Structured as a multi-part opera, Cremaster 5 concerns The Queen of Chain. She is cloaked in black garb, and flanked by two Asian assistants (in red) and fluffy Jacobin pigeons. She is in a large, ornate, and vacant opera house, and sings the film’s narrative in Hungarian verse to an audience of only the orchestra – accompanying her voice with music – and a single other character, named The Queen’s Diva, who’s climbing about the perimeter of the stage’s proscenium arch.
The Queen’s lyrics presumably clarify the ensuing actions in the film—for the purpose of this writing, and since I know no Hungarian, my response is uninformed by the story she describes. But this much is deducible: the Queen expresses either great regret or sorrow, and during the hallmarks of the opera we are greeted with images of either the Magician, perched precariously on the lip of the Széchenyi Chain Bridge in Budapest, or the Giant, an undressed, ivory-skinned man with a grotesque, porcine countenance, gills, and a mustache. The Giant is seen entering Gellért Thermal Baths, also in Budapest, to his waist, at which point sprites – four aquatic women, also with amphibian-like features – adhere the aforementioned pigeons to his deformed genitalia via ribbons.

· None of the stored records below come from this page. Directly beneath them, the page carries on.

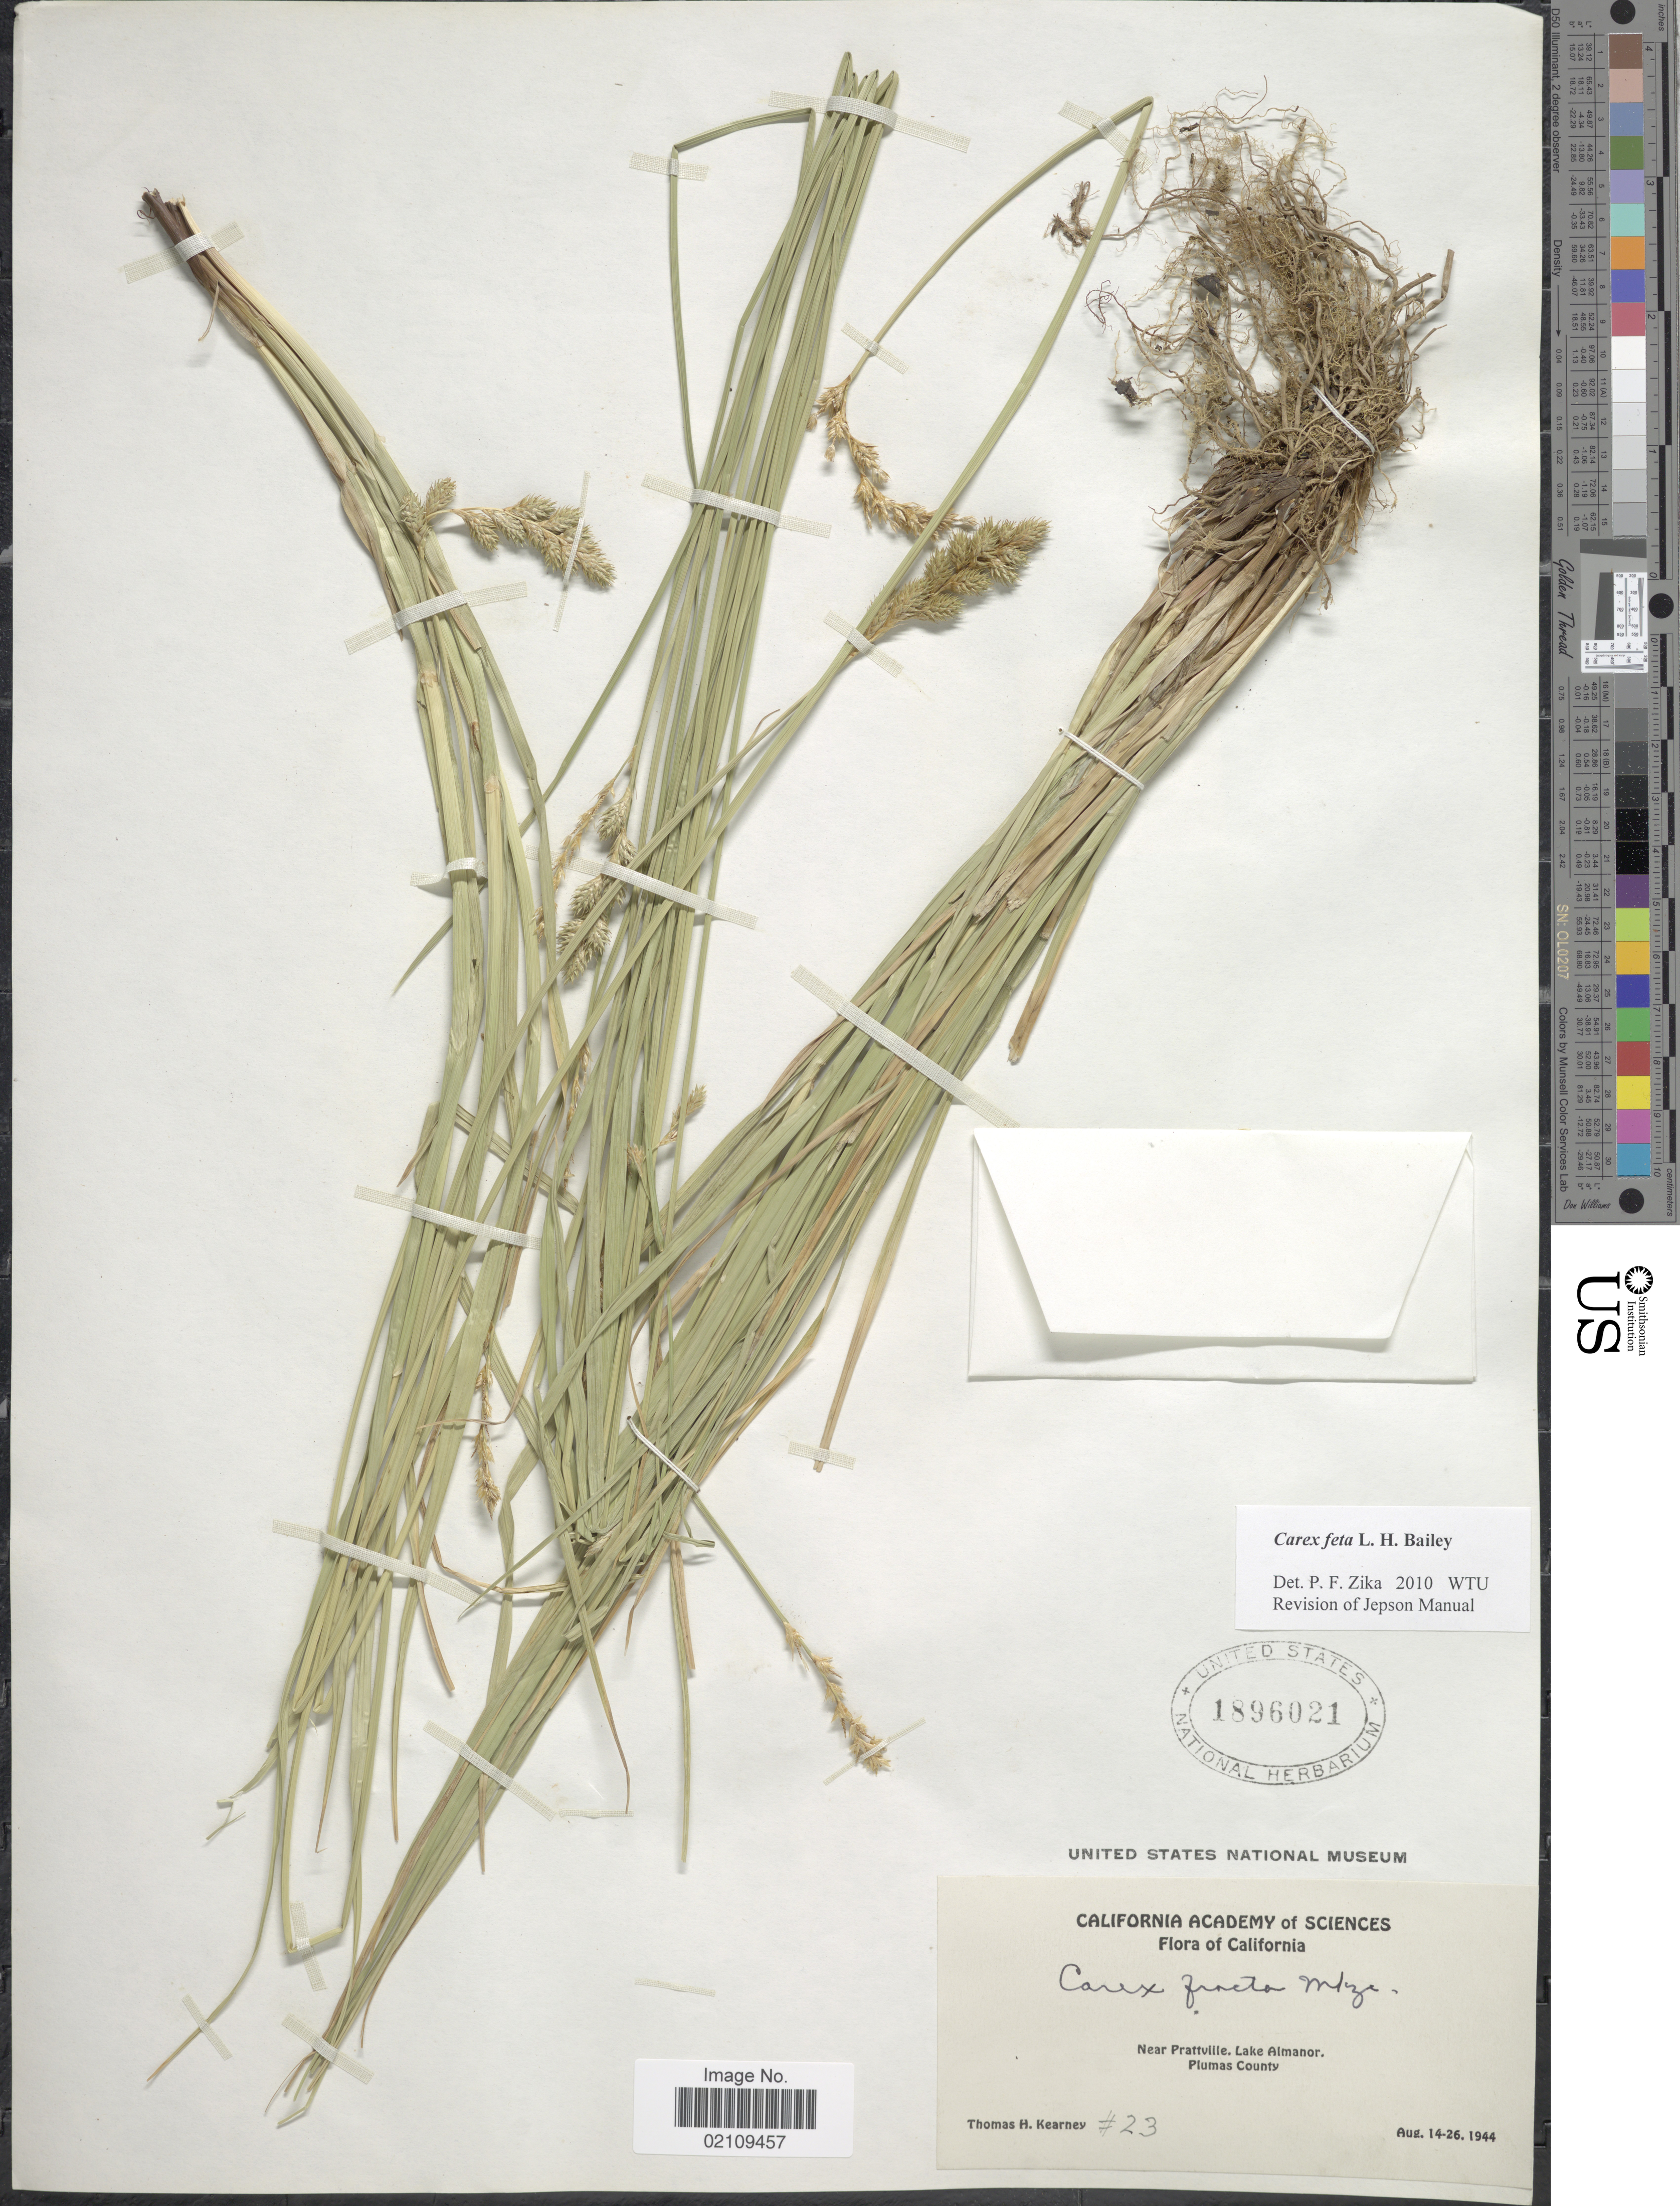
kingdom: Plantae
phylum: Tracheophyta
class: Liliopsida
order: Poales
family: Cyperaceae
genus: Carex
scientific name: Carex feta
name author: L.H. Bailey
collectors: T. H. Kearney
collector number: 23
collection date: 1944-08-14/1944-08-26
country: United States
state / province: California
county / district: Plumas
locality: Near Prattville, Lake Almanor, Plumas County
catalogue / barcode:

The meaning of these actions remains abstrusely related to the descent of the testicles before birth, but whatever their symbolic value, they produce vivid, ecstatic images, and Barney’s preoccupation with symmetry is clearly at play here. I find it curiously of note, however, how well he chronologies and stages actions according to a specific space and time—the actions in the opera house are in conjunction to those in the bathhouse and on the bridge. But although Barney’s use of parallel montage clearly associates the different locations, it doesn’t sufficiently clarify any relationship between them. The abstruseness remains, but everything combines into a comprehensible, spacial whole.